Below are the records; repeat them in full, exactly.

(PROVIDED ENTRIES)

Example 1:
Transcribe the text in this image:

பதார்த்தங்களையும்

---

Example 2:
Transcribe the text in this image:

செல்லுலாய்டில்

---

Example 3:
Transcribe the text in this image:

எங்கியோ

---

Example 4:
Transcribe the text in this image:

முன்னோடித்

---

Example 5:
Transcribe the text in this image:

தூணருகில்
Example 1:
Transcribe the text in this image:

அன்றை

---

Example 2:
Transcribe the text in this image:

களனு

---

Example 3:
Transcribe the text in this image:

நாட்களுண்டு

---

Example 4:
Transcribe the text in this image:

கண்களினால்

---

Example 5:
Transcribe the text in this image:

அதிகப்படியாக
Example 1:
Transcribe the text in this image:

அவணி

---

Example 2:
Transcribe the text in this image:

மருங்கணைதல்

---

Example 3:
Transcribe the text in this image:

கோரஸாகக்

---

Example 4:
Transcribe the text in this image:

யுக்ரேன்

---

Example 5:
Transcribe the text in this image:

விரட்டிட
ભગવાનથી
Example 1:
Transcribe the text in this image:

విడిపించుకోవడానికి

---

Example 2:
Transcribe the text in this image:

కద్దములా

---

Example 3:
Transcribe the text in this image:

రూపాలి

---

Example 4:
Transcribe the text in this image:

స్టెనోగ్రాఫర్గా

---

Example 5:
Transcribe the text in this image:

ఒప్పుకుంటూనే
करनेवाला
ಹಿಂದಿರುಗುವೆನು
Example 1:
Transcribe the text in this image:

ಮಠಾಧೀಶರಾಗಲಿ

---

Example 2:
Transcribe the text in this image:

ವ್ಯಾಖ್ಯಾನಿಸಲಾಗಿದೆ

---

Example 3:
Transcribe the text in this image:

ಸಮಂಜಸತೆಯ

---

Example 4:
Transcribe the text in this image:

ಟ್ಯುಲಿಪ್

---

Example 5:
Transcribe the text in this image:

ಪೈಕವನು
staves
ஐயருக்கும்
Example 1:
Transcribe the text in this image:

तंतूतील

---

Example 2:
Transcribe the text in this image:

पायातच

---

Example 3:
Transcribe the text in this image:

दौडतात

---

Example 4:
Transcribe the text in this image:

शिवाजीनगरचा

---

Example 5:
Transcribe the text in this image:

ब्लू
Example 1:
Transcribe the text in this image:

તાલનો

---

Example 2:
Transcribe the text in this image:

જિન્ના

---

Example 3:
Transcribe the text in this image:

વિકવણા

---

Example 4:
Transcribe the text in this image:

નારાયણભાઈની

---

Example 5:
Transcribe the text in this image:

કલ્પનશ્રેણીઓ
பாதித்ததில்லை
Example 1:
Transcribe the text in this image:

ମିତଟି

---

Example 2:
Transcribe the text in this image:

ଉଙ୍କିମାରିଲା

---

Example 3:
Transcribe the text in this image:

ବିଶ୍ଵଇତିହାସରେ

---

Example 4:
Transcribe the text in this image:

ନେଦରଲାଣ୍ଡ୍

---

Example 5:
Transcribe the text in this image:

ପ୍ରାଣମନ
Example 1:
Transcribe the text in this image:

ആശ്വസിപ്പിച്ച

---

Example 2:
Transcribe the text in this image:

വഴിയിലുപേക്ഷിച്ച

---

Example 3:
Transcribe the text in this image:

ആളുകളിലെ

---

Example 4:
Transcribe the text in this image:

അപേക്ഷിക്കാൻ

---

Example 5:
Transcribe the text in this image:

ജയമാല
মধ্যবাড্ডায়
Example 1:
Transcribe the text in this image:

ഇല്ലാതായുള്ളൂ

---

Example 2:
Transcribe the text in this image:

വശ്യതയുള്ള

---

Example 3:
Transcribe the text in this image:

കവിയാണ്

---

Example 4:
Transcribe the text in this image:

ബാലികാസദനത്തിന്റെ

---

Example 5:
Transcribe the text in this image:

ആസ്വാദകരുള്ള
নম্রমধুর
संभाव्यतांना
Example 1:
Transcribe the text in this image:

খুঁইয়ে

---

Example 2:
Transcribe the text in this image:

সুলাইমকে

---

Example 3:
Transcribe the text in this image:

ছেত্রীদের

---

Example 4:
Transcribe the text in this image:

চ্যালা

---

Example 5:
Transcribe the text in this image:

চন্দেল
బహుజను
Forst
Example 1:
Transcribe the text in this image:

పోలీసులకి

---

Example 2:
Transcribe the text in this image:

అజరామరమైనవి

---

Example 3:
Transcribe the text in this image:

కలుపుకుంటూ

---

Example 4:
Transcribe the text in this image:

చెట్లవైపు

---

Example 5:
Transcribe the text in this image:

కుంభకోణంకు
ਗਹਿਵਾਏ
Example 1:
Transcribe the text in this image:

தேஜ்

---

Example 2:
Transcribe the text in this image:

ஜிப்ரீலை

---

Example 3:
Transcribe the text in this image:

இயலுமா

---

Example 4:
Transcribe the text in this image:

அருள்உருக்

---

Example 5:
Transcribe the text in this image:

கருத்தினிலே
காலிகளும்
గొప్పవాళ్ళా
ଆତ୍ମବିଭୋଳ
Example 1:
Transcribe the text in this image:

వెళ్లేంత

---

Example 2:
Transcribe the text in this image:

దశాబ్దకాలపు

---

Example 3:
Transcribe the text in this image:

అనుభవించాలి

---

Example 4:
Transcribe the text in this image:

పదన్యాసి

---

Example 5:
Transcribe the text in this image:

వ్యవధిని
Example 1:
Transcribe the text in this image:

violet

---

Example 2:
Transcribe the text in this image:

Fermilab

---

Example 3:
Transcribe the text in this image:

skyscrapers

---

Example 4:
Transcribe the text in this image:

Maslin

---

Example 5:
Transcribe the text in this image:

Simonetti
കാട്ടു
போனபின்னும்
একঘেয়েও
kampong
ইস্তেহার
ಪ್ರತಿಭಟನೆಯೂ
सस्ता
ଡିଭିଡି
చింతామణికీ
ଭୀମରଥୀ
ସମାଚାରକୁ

(End PROVIDED ENTRIES)

ANSWER BOX
Example 1:
Transcribe the text in this image:

பதார்த்தங்களையும்

---

Example 2:
Transcribe the text in this image:

செல்லுலாய்டில்

---

Example 3:
Transcribe the text in this image:

எங்கியோ

---

Example 4:
Transcribe the text in this image:

முன்னோடித்

---

Example 5:
Transcribe the text in this image:

தூணருகில்
Example 1:
Transcribe the text in this image:

அன்றை

---

Example 2:
Transcribe the text in this image:

களனு

---

Example 3:
Transcribe the text in this image:

நாட்களுண்டு

---

Example 4:
Transcribe the text in this image:

கண்களினால்

---

Example 5:
Transcribe the text in this image:

அதிகப்படியாக
Example 1:
Transcribe the text in this image:

அவணி

---

Example 2:
Transcribe the text in this image:

மருங்கணைதல்

---

Example 3:
Transcribe the text in this image:

கோரஸாகக்

---

Example 4:
Transcribe the text in this image:

யுக்ரேன்

---

Example 5:
Transcribe the text in this image:

விரட்டிட
ભગવાનથી
Example 1:
Transcribe the text in this image:

విడిపించుకోవడానికి

---

Example 2:
Transcribe the text in this image:

కద్దములా

---

Example 3:
Transcribe the text in this image:

రూపాలి

---

Example 4:
Transcribe the text in this image:

స్టెనోగ్రాఫర్గా

---

Example 5:
Transcribe the text in this image:

ఒప్పుకుంటూనే
करनेवाला
ಹಿಂದಿರುಗುವೆನು
Example 1:
Transcribe the text in this image:

ಮಠಾಧೀಶರಾಗಲಿ

---

Example 2:
Transcribe the text in this image:

ವ್ಯಾಖ್ಯಾನಿಸಲಾಗಿದೆ

---

Example 3:
Transcribe the text in this image:

ಸಮಂಜಸತೆಯ

---

Example 4:
Transcribe the text in this image:

ಟ್ಯುಲಿಪ್

---

Example 5:
Transcribe the text in this image:

ಪೈಕವನು
staves
ஐயருக்கும்
Example 1:
Transcribe the text in this image:

तंतूतील

---

Example 2:
Transcribe the text in this image:

पायातच

---

Example 3:
Transcribe the text in this image:

दौडतात

---

Example 4:
Transcribe the text in this image:

शिवाजीनगरचा

---

Example 5:
Transcribe the text in this image:

ब्लू
Example 1:
Transcribe the text in this image:

તાલનો

---

Example 2:
Transcribe the text in this image:

જિન્ના

---

Example 3:
Transcribe the text in this image:

વિકવણા

---

Example 4:
Transcribe the text in this image:

નારાયણભાઈની

---

Example 5:
Transcribe the text in this image:

કલ્પનશ્રેણીઓ
பாதித்ததில்லை
Example 1:
Transcribe the text in this image:

ମିତଟି

---

Example 2:
Transcribe the text in this image:

ଉଙ୍କିମାରିଲା

---

Example 3:
Transcribe the text in this image:

ବିଶ୍ଵଇତିହାସରେ

---

Example 4:
Transcribe the text in this image:

ନେଦରଲାଣ୍ଡ୍

---

Example 5:
Transcribe the text in this image:

ପ୍ରାଣମନ
Example 1:
Transcribe the text in this image:

ആശ്വസിപ്പിച്ച

---

Example 2:
Transcribe the text in this image:

വഴിയിലുപേക്ഷിച്ച

---

Example 3:
Transcribe the text in this image:

ആളുകളിലെ

---

Example 4:
Transcribe the text in this image:

അപേക്ഷിക്കാൻ

---

Example 5:
Transcribe the text in this image:

ജയമാല
মধ্যবাড্ডায়
Example 1:
Transcribe the text in this image:

ഇല്ലാതായുള്ളൂ

---

Example 2:
Transcribe the text in this image:

വശ്യതയുള്ള

---

Example 3:
Transcribe the text in this image:

കവിയാണ്

---

Example 4:
Transcribe the text in this image:

ബാലികാസദനത്തിന്റെ

---

Example 5:
Transcribe the text in this image:

ആസ്വാദകരുള്ള
নম্রমধুর
संभाव्यतांना
Example 1:
Transcribe the text in this image:

খুঁইয়ে

---

Example 2:
Transcribe the text in this image:

সুলাইমকে

---

Example 3:
Transcribe the text in this image:

ছেত্রীদের

---

Example 4:
Transcribe the text in this image:

চ্যালা

---

Example 5:
Transcribe the text in this image:

চন্দেল
బహుజను
Forst
Example 1:
Transcribe the text in this image:

పోలీసులకి

---

Example 2:
Transcribe the text in this image:

అజరామరమైనవి

---

Example 3:
Transcribe the text in this image:

కలుపుకుంటూ

---

Example 4:
Transcribe the text in this image:

చెట్లవైపు

---

Example 5:
Transcribe the text in this image:

కుంభకోణంకు
ਗਹਿਵਾਏ
Example 1:
Transcribe the text in this image:

தேஜ்

---

Example 2:
Transcribe the text in this image:

ஜிப்ரீலை

---

Example 3:
Transcribe the text in this image:

இயலுமா

---

Example 4:
Transcribe the text in this image:

அருள்உருக்

---

Example 5:
Transcribe the text in this image:

கருத்தினிலே
காலிகளும்
గొప్పవాళ్ళా
ଆତ୍ମବିଭୋଳ
Example 1:
Transcribe the text in this image:

వెళ్లేంత

---

Example 2:
Transcribe the text in this image:

దశాబ్దకాలపు

---

Example 3:
Transcribe the text in this image:

అనుభవించాలి

---

Example 4:
Transcribe the text in this image:

పదన్యాసి

---

Example 5:
Transcribe the text in this image:

వ్యవధిని
Example 1:
Transcribe the text in this image:

violet

---

Example 2:
Transcribe the text in this image:

Fermilab

---

Example 3:
Transcribe the text in this image:

skyscrapers

---

Example 4:
Transcribe the text in this image:

Maslin

---

Example 5:
Transcribe the text in this image:

Simonetti
കാട്ടു
போனபின்னும்
একঘেয়েও
kampong
ইস্তেহার
ಪ್ರತಿಭಟನೆಯೂ
सस्ता
ଡିଭିଡି
చింతామణికీ
ଭୀମରଥୀ
ସମାଚାରକୁ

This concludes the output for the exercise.